Damit geht der Schuss aber nach hinten los. Heute gehören rund 13,5 Millionen Wohnung in Deutschland privaten Investoren und nur rund 6,5 Millionen großen Immobilienverwaltern. Die privaten Investoren haben zumeist nur eine Wohnung oder ein Haus, weshalb – von Ausnahmen abgesehen – die Verwaltung nicht so professionell ist, wie bei den großen Investoren. Bisher sind die Mieter die Nutznießer der Unprofessionalität der Vermieter. Mieten wachsen langsamer, weil die Vermieter den Konflikt scheuen. Instandhaltungen werden früher durchgeführt, als sie technisch eigentlich erforderlich wären und Modernisierungen, obwohl sie sich nicht rechnen.

Bei den professionellen Vermietern ist das anders. Sie betreiben ein aktives Portfoliomanagement und wissen, wo und wie sich eine Investition rentiert–und vor allem, wie sie ihre Ansprüche gegenüber den Mietern durchsetzen. Am Ende des „kommunistischen Weges“ dürfte damit ein Konzernkapitalismus stehen. So ist das, wenn die Politik agiert. Bekanntlich ist ja das Gegenteil von „gut“, „gut gemeint“.

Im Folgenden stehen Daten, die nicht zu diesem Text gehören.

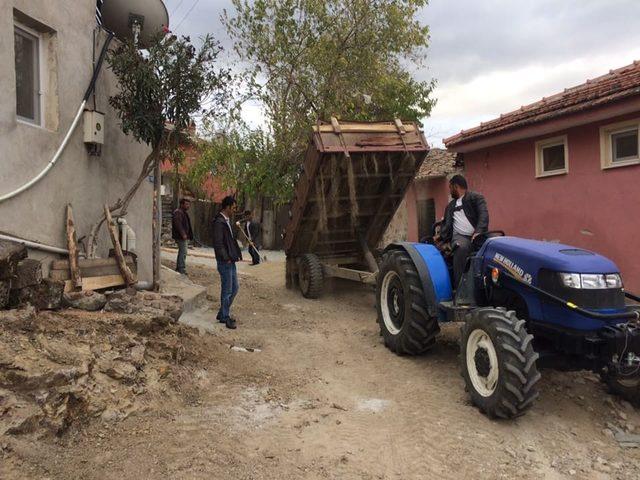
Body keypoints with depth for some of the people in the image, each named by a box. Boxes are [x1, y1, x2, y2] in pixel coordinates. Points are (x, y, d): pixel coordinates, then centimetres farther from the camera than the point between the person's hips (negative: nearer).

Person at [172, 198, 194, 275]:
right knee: (183, 252, -10)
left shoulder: (184, 212, 19)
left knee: (182, 252, 16)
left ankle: (178, 268, 25)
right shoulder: (178, 212, -14)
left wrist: (189, 235, 19)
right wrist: (183, 234, -26)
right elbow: (178, 224, -24)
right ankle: (182, 270, -7)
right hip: (181, 236, -11)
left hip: (184, 236, 11)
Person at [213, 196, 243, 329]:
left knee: (234, 288, 16)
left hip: (231, 261, 10)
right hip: (225, 263, -10)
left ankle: (222, 313, 28)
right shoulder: (219, 222, -17)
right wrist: (226, 258, -16)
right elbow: (218, 244, -21)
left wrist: (236, 255, 10)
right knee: (227, 291, 1)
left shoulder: (227, 221, 13)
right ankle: (225, 317, 15)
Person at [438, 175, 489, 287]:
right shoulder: (450, 206, 28)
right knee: (461, 248, -34)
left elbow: (483, 215, -6)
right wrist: (440, 237, 5)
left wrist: (479, 232, -23)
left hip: (477, 236, -2)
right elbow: (447, 224, 24)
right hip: (459, 236, 2)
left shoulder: (476, 197, 9)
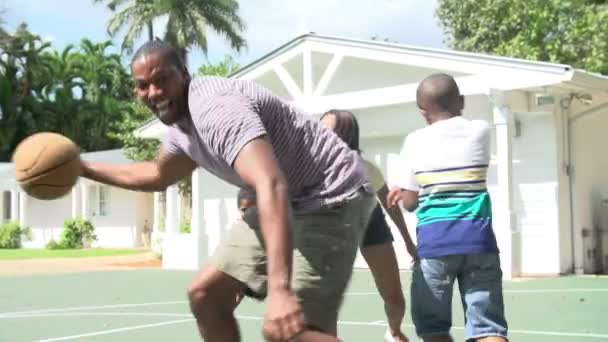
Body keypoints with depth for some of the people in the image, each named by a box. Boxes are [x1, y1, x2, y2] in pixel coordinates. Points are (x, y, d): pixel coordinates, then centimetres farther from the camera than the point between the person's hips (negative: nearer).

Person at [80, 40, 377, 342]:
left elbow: (272, 187, -41)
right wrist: (86, 168, 25)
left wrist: (279, 289, -51)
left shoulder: (215, 108, -26)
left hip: (331, 198, -10)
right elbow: (157, 175, 30)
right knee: (205, 293, 9)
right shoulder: (180, 122, 6)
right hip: (289, 203, 10)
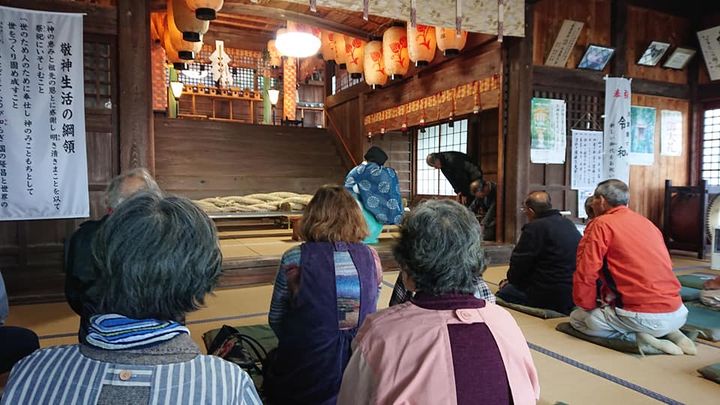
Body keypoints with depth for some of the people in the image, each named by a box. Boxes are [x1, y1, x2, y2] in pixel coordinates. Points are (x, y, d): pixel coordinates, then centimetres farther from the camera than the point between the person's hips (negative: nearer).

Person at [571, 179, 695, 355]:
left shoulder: (601, 224, -6)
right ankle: (668, 333, 11)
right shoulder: (647, 222, 16)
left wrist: (588, 306, 7)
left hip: (646, 316, -7)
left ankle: (638, 336, -5)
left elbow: (585, 273, -12)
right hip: (678, 313, 8)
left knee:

Ehrliche Politik würde an den Ursachen ansetzen

Dabei hätte die Politik durchaus Möglichkeiten, den Mietpreisanstieg zu verlangsamen. Doch wären die Maßnahmen nicht so populär und öffentlichkeitswirksam wie der Ruf nach gesetzlichen Mieterhöhungsverboten und Enteignungen:

  • Ein wesentlicher Grund für die steigenden Immobilienpreise ist unsere Geldordnung. Bekanntlich schafft unser Bankensystem durch Kreditvergabe neues Geld. Dabei beleihen die Banken nichts lieber als Immobilien, weil diese als besonders gute Sicherheit gelten. Es wäre ein Leichtes, den Banken eine höhere Eigenkapitalquote für den Kauf von Immobilien vorzuschreiben. Zum Beispiel könnte man für Baugrundstücke deutlich höhere Eigenkapitalanforderungen definieren, was die Spekulation unattraktiv machen würde und einen Anreiz dafür schaffen würde, schnell zu bauen. Man könnte bei Miethäusern geringere Eigenkapitalanforderungen stellen als bei Eigentumswohnungen.
  • Das Angebot an Wohnungen ließe sich zudem durch einen Mix an Maßnahmen steigern wie zum Beispiel: mehr Bauflächen ausweisen, schnellere Baugenehmigungen und Verdichten des Bestandes. Das Aufheben der Mietpreisbremse würde die Fluktuation im Markt erhöhen, weil Altmieter eher bereit wären, zu große Wohnungen aufzugeben.
  • Die Nachfrage ließe sich dämpfen, zum Beispiel durch bessere Erschließung der Vororte mit öffentlichem Nahverkehr. Es gibt schließlich keinen Anspruch darauf, im Stadtzentrum zu wohnen.
  • Die Kaufkraft der Bürger ist zu steigern. Seit Jahren wachsen die Einkommen weniger schnell als die Produktivität und vor allem die Abgabenlast hat deutlich zugenommen. 40 Prozent der Einkommenssteuerzahler bezahlen mittlerweile den Spitzensteuersatz. Stagnierende Nettoeinkommen und steigende Kosten für Wohnen müssen zwangsläufig zu Unzufriedenheit führen. Eine spürbare Entlastung der kleinen und mittleren Einkommen wäre deshalb der ehrlichere Weg.
  • Das Wohngeld muss aufgestockt werden, um Bedürftigen zu helfen.

Alles Themen, die die Politik entweder gar nicht auf dem Radarschirm hat oder die ein politisches Tabu darstellen. Deshalb wird es wohl so weitergehen wie bisher: mit immer stärkeren Eingriffen in den Markt. Aus Sicht von Investoren ist die Schlussfolgerung eindeutig: In einem Staat, der überaltert, sich finanziell übernimmt (Euro, Migration, Rente, Energiewende), in dem Umverteilung als die Lösung für alles gesehen wird, sollte man nicht in Immobilien investieren. Besser das Geld woanders anlegen.